The mood is good-humoured but if this rally is compared to the thousands of students who are roaming over the adjacent George Square, and the Main Library, and the Meadows, with their heads full of other things, then it looks very frail. It resembles one of those crocuses on the Meadows that have poked up prematurely to be battered by the snow. “Our lecturers are striking,” a student passing by explains into her phone, as she raises her voice to be heard over the cheering. She says it as though the neighbours are quarrelling, an inexplicable private dispute. I suspect that this is so far the voice of the average student.

The University of Edinburgh maintains that out of its total income of £929 million during 2016/17, a mere £51 million is available to it as an active surplus. Moreover, the university apparently cannot take any position on the pension dispute because it has to abide by the line of Universities UK, the nationwide incarnation of all higher education employers. In common with the European Union that is so beloved amongst academics, these universities have pooled their policymaking, so that the decisions about any particular university’s own affairs are always made elsewhere and responsibility is thus always evaded. In this happy system, there can be no direct connection between the £33 million that the University of Edinburgh has spent upon its brick floor at Bristo Square and the money that is not being spent on its own staff’s wages.

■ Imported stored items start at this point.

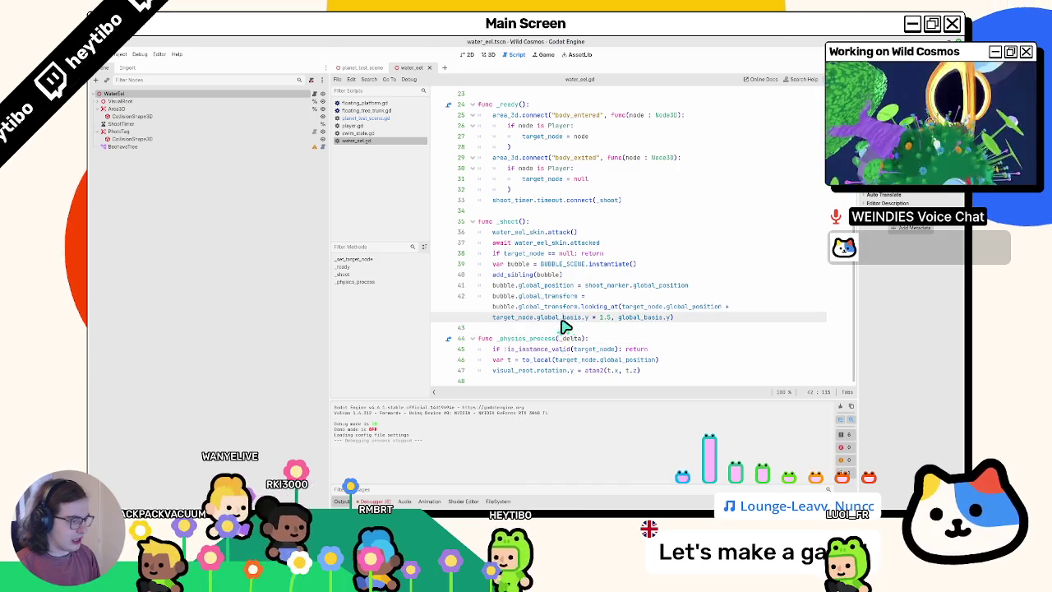
left_click(672, 370)
mouse_move(672, 369)
left_mouse_down()
mouse_move(664, 301)
mouse_move(534, 261)
mouse_move(462, 104)
mouse_move(457, 112)
left_mouse_up()
key("ctrl+k")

With this chicanery I can see why people are striking. But the strike will have to become a crisis if its shock is not going to be cushioned and its power lost. Although student tuition fees are continuing to be levied throughout the strike, this money is not being paid as wages to the staff on the picket line. The administration is simply pocketing the cash. The University of Edinburgh will henceforth perversely boost its revenues the longer that the strike continues and the more staff that join it. When I size up the Bristo Square rally, I can appreciate the genuine throb of people power, and yet this strike will need to get bigger, louder, and more urgent if it is going to break through.